1Division of Gastroenterology, Kaiser Permanente Los Angeles Medical Center, USA.
2Division of Surgical Oncology, Kaiser Permanente Baldwin Park Medical Center, USA.
*Corresponding Author : John M Iskander
Department of Gastroenterology, Kaiser Permanente Los Angeles Medical Center, USA.
Email: [email protected]
Received : Apr 24, 2023
Accepted : May 23, 2023
Published : May 30, 2023
Archived : www.jcimcr.org
Copyright : © Iskander JM (2023).
A 56 year old male with chronic hepatitis B on entecavir therapy with a low viral load who underwent routine HCC screening with transabdominal ultrasound showing a dilated common bile duct. This was followed with MRCP which revealed choledocholithiasis. LFTs minimally elevated and only occasional right upper quadrant pain. Subsequently an ERCP was performed with stone extraction and incidentally extracted polypoid tissue showing tubulovillous adenoma histology.
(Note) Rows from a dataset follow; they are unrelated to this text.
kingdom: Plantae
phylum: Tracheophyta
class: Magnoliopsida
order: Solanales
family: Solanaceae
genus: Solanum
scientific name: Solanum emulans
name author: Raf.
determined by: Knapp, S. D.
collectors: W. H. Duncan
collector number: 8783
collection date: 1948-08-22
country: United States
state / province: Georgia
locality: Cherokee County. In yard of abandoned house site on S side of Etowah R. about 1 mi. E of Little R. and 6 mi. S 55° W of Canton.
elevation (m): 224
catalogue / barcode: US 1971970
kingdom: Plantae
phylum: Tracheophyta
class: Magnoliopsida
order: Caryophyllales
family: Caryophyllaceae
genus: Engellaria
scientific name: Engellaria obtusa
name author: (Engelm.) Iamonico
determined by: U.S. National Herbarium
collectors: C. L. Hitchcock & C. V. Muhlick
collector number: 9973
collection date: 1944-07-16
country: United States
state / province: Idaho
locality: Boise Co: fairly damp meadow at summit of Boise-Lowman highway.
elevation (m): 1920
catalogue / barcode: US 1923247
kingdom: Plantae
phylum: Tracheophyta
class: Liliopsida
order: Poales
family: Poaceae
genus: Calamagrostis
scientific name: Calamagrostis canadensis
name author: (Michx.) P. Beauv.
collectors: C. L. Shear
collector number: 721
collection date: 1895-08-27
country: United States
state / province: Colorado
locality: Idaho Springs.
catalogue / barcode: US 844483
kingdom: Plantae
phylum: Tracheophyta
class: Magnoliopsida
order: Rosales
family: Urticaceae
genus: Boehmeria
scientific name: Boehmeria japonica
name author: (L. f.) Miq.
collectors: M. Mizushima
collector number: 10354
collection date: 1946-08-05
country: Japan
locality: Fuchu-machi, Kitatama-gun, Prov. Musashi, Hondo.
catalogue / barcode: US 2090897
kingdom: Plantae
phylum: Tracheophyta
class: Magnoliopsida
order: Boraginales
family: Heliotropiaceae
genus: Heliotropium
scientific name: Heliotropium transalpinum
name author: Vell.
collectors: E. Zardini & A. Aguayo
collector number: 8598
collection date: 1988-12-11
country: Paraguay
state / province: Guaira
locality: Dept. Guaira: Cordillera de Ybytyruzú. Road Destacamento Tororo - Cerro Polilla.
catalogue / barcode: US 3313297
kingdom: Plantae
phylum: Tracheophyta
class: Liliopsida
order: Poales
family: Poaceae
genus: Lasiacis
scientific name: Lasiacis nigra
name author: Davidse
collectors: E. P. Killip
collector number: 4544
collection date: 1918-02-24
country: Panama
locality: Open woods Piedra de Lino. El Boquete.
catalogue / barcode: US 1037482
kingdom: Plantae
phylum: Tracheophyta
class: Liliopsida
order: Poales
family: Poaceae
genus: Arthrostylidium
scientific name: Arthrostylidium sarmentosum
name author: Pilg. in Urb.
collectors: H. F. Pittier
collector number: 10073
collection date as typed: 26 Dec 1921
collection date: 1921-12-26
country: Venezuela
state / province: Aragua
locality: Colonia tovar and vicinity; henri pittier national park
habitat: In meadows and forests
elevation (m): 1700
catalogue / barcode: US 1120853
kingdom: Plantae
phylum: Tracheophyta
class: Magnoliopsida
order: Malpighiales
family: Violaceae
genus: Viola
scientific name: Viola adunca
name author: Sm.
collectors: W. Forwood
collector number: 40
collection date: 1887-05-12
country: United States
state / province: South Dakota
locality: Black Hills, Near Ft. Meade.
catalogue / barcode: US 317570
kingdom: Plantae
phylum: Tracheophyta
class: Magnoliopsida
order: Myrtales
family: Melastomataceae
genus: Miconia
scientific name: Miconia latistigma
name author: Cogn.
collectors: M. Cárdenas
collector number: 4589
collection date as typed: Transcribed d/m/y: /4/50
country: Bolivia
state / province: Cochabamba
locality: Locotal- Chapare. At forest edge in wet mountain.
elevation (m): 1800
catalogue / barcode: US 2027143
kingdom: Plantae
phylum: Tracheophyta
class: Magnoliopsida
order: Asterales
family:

A biliary stent was placed at that time. A follow up EUS and ERCP with Spyglass DS (Boston Scientific, Marlborough, MA) directcholangioscopy was performed revealing a mid duct luminal nodule of nearly 15 mm size with directed forceps biopsies confirming persistent of a tubulovillous adenoma with high grade dysplasia. The patient was referred to surgical oncology and operative management ensued with a common bile duct resection, cholecystectomy and hepaticojejunostomy with final histology showing a 1.9 x 1.9 x 0.3 cm villous adenoma with high grade dysplasia and negative margins achieved (Tis N0 MX).